# What is the ideal height of a 7 month old, male working breed german shepherd puppy?



## Swapnil B (Sep 5, 2016)

My 6 month 20 days old male german shepherd puppy is 28 kg in weight and just about 61.5 cm(24.6 inches) height at shoulders.


1)Is 61.5 cm at 7 months too low by male gsd standards?He seems shorter than local dogs.:|

2)Given that he is about 7 months old how much more in cms he may grow? (Given that parents height is not available)
Can any one of you share your experience if you had similar issues?:frown2:


3) What kind of EXCERCISE /diet can help hom gain height?(I feed him farmina ND low grain chicken maxi)


All responses are appreciated ,thanks:smile2:


----------



## ausdland (Oct 21, 2015)

I don't have the standard in front of me, but believe he is well within it at his age and that you're feeding a good kibble. 
I would definitely not try to over feed or over exercise him to make him grow more!


----------



## Irie (Aug 31, 2016)

Relax... 

He will grow up eventually, don't rush it. You want a sound and healthy dog over a tall one.

Focus on keeping him healthy and in good condition.


----------



## Dainerra (Nov 14, 2003)

there is no standard of height for growing puppies. Some get the majority of their height early, some grow steadily most of the way through and others are late bloomers.

There is no way to make a dog gain height. They continue growing until the growth plates close, which is approximately 18 months old. Dogs that are neutered before that may get a few more CMs of height since they lack the proper hormones to tell the plates to close but it's not a big difference from what the dog would have otherwise been.

A poor quality diet can stunt the growth but you don't need to worry about that with what you are feeding.

Standard calls for adult males to be 60 to 65cm at the withers. So you know that he won't be smaller than standard, provided you measured you correctly. Your boy has almost a year of growing left to do, height wise, and at least 2 more until he reaches his adult weight. Much too early to worry about how tall he might be.


----------



## carmspack (Feb 2, 2011)

you said 

"My 6 month 20 days old male german shepherd puppy is 28 kg in weight and just about 61.5 cm(24.6 inches) height at shoulders."

the standard says 

"The breed standard height at the withers is 60–65 cm (24–26 in) for males "

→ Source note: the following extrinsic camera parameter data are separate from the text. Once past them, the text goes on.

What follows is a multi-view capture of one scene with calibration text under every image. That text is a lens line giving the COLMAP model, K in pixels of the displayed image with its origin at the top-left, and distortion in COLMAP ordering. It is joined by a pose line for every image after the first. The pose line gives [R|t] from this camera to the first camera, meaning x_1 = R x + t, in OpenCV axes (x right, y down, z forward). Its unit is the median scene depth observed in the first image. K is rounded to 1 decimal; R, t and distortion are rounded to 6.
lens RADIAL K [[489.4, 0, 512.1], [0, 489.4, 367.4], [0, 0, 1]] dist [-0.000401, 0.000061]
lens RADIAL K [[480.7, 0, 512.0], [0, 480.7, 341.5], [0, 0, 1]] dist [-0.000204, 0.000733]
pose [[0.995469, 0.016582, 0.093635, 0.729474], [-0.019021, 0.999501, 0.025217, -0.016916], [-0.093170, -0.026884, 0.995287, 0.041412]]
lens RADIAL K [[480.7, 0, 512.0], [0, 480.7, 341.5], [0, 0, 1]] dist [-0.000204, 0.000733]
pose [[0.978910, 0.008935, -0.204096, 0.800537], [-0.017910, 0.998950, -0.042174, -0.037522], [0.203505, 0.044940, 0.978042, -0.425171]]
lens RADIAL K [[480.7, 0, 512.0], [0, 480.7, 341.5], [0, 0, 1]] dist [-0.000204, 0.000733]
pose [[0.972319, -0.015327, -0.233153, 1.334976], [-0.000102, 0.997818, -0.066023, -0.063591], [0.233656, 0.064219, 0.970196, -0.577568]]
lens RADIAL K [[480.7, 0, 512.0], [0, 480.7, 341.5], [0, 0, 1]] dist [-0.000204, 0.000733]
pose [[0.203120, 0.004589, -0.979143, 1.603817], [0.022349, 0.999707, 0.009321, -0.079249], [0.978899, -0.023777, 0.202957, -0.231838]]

Your dog is ALREADY THERE . Why do you want him bigger ?
Plus you are measuring at the shoulders , the withers should be be hgher sloping gently into the
shoulders and back . So, your dog is already there and then some (probably).

reminding you of your young dogs weight , you said " 6 month 20 days old male german shepherd puppy is 28 kg in weight "

the standard says 

"The weight standard is 30–40 kilograms (66–88 lb) for males "

Why do you want to increase his weight , especially since he is still so young?

The IDEAL weights and measurements provided in the standard are for ADULT males.
Yours is a 6 month pup - and is already there in the mid to high range of the standard.


"He seems shorter than local dogs."

stop measuring against incorrect examples running around your neighbourhood . 

there is a breed standard which is your gauge against which to compare your dog .

why are people so obsessed with size ?


----------



## Atreu (Nov 30, 2018)

I agree that size shouldn't matter as long as the pup is healthy. take care of the joints until full grown. its better to grow them slowly so they will be healthy. love your pup and take him places. focus on creating a secure dog who looks to you for guidance and direction, not on size. just my opinion <3


----------



## Malibu (Jul 27, 2017)

Sounds like you need a great dane......


----------